This Zooniverse project is part of the work of the Treatied Spaces Research Group, and forms part of 'Brightening the Covenant Chain', a large funded research project concerned with diplomacy between the Haudenosaunee and the British Crown in territories now occupied by the United States and Canada.
Mapscapes is a project about recovery. Its aim is to produce a new map of the Northeast that puts the place names of the Haudenosaunee back in their original positions. Our focus is present day New York, the location of the villages and towns of the Six Nations. This is the focus of the 'Morgan' workflow. It is focused on the map included in Lewis Henry Morgan's League of the Ho-De-No-Sau-Nee, originally published in 1851. Morgan is a controversial figure, mainly for his suggestion that social groups evolved from a state of 'savagery' to 'barbarism' on their way to civilization. His work with Indigenous Americans informed this theory. Our use of Morgan in no way endorses this; our main interest is in the detailed map that accompanied the larger text, and the Appendix of Haudenosaunee and other place names likely compiled by Ely Parker. The second workflow is based on a Public Report compiled by the Susquehanna River Basin Commission, which is a textual listing of Indigenous place names.
The rapid development of GIS, data visualisation and research software has generated a number of projects and initiatives concerned with mapping Indigenous spaces. A huge number of maps were produced by Europeans as they sought to establish their territorial claims in the 'new world'. Some of these omit the presence of Indigenous peoples, while others - like John Mitchell's map of the British and French dominions - captured Native American places (and some placenames) in detail. Many modern digital projects, this one included, engage in 'counter-mapping' - the use of cartographic techniques to correct maps that are products of certain power relations. There are a number of these kinds of projects:
This curious map, so quaint in topography, and so generally in harmony with the general knowledge of the period of its date, was found among the old papers of the late John Mountpleasant, my husband, one of the most progressive and distinguished of the chiefs of the Tuscaroras. I can give no clew to its early history, except that my brother, General Ely S. Parker, valued it when he assisted Morgan in the preparation of his history of the Six Nations in 1851, 40 years ago.
The map (below) that accompanied Morgan's text is scarce, with only a handful of copies held by libraries and archives, such as the Library of Congress. The map shows hand-coloured areas of tribal and linguistic sovereignty, the occupancy of land, villages, towns and trails. It has a key to help with pronunciation of Ho-De-No-Sau-Nee-Ga words, a number of which were modified for use as place names. Those with knowledge of historic pronunciation styles in upstate New York will be of particular value to this project as it attempts to learn more about these names and their provenance.
Lewis Henry Morgan was a wealthy Rochester attorney whose works retain a central place within American anthropology. His research on the Haudenosaunee was made possible by the help of the outward-looking Parker family of Tonawanda. William Parker served with a group of his people allied with the Americans in the War of 1812 and then married Elizabeth, a niece of the Seneca leader Jimmy Johnson (Sose-há-wä), grandson (in Seneca kinship terminology) of the prophet and leader Handsome Lake. Morgan developed a close relationship with William and Elizabeth’s son, Ely S. Parker.

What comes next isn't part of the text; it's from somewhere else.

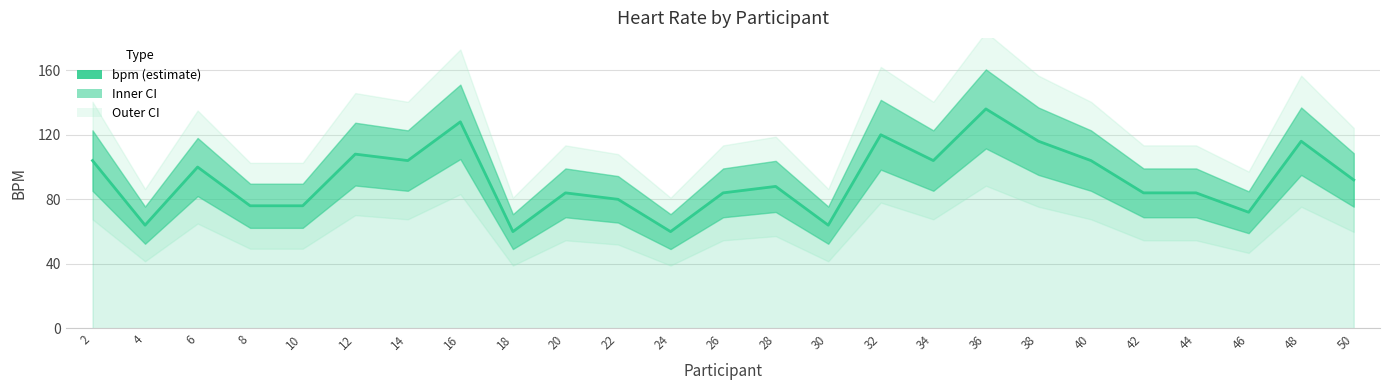

The value at 30 is 22. True or false?

False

The book, League of the Ho-dé-no-sau-nee, or Iroquois is often held up as marking the beginning of American anthropology. Morgan was ahead of his time in attempting to engage with Indigenous societies on their own terms. With considerable intellectual daring, he tried to understand what had underpinned the development of humankind across deep time. Morgan also worked to help Ely Parker and other Indigenous peoples at multiple levels. However, Morgan’s researches led to wholly erroneous conclusions. His book Ancient Society (1877) argued that Indigenous peoples were destined to vanish and that they were somehow “behind” within a constructed schema of human social evolution within which Caucasians were at the forefront. In many ways, this quotation below from Morgan sums up both the thinking of his time and his contribution to debate:
A more fatal mistake was never made than to suppose the Indian deficient in brains. He is as sound headed as any species of man on the earth. His notions of the objects and ends of life are different from ours. This is the principal fact we have occasion to recognize, and we must deal with him accordingly.
This workflow asks users to classify tabular data from a report on Indigenous place names in the Susquehanna River Basin, which sits on the western edges of Iroquoia. The report includes a map (below) that positions each place name, and the tables provide a translation of the meaning of the name.